A home inspection is a process where a licensed home inspector inspects the property, structural components, and major systems, including the heating and cooling, plumbing, electrical, and gas. After the inspection, the inspector puts together a detailed report of their findings and provides this report to the customer.
While home inspections can be requested by the seller, it is much more common for the buyer to hire a home inspector to inspect a property before finalizing a sale. The purpose of this inspection is to highlight any issues with the home, so that the buyer can make an informed decision about whether or not to go through with their purchase.
Length of Inspection
The duration of your home inspection will depend upon the size, age, and condition of your home, as well as the weather during the inspection. Houses between 1,500 and 2,000 square feet will generally take about two hours to inspect. Add an additional 30 minutes for every 500 square feet beyond that. Homes that are in better condition have fewer issues for the inspector to evaluate and record.
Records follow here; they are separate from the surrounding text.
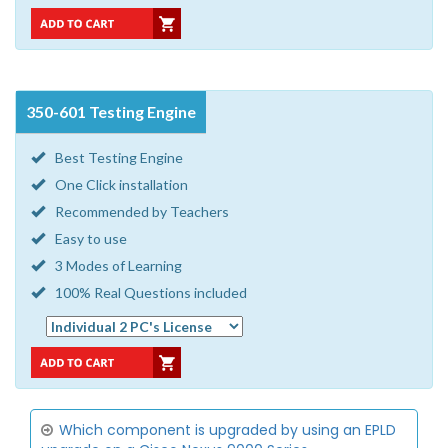
350-601 Testing Engine
Best Testing Engine
One Click installation
Recommended by Teachers
Easy to use
3 Modes of Learning
100% Real Questions included
Which component is upgraded by using an EPLD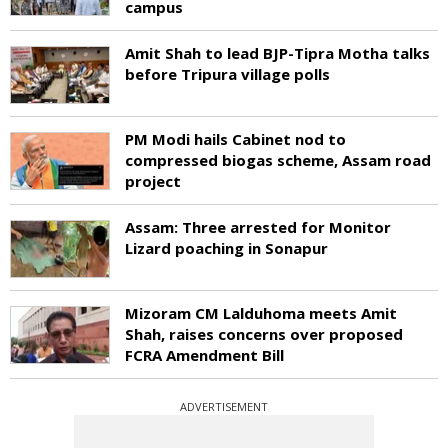
campus
Amit Shah to lead BJP-Tipra Motha talks
before Tripura village polls
PM Modi hails Cabinet nod to
compressed biogas scheme, Assam road
project
Assam: Three arrested for Monitor
Lizard poaching in Sonapur
Mizoram CM Lalduhoma meets Amit
Shah, raises concerns over proposed
FCRA Amendment Bill
ADVERTISEMENT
Most times the poorer the condition of the house, the longer the inspection will take. There are more unique systems and components in homes more than 75 years old. You can expect that older homes will take about an hour longer to inspect than newer builds.
Weather During Inspection
If your home inspector is doing their job correctly, they are going to be climbing up on the roof at some point during the inspection. This becomes a lot more difficult—or even impossible—if it is raining, snowing, or especially windy. Adverse weather conditions may mean a delay in the inspection, or require the inspector to come back and finish the job at another time.
Type of Foundation and Number of Systems
Houses with crawl spaces or basements typically take 30 minutes to an hour longer to inspect because the inspector will need to evaluate these areas as well. Your home inspector will also review each and every system in the home, including all heating, cooling, plumbing, and electrical systems. If there is an HVAC system, gas, or propane connected to the home, the inspection will take longer.
After the home inspection has been completed, the inspector will take the information they have gathered and they will put together a home inspection report that details their findings, including any fixes that should be made before purchasing the property. Receiving the report will typically take about 1 to 3 days after the inspection, though it may be a bit longer if the initial inspection was completed on the weekend or at the end of a work week.
Just So You Know
You are not required to be present at the inspection, but you should plan to be there to get the most value from the process. The inspection is the best opportunity you will have to speak with a knowledgeable, experienced, and unbiased professional about the condition of the home you intend to purchase. The inspector is not a contractor, their job is to give you an impartial, accurate, and detailed analysis of the home you are considering.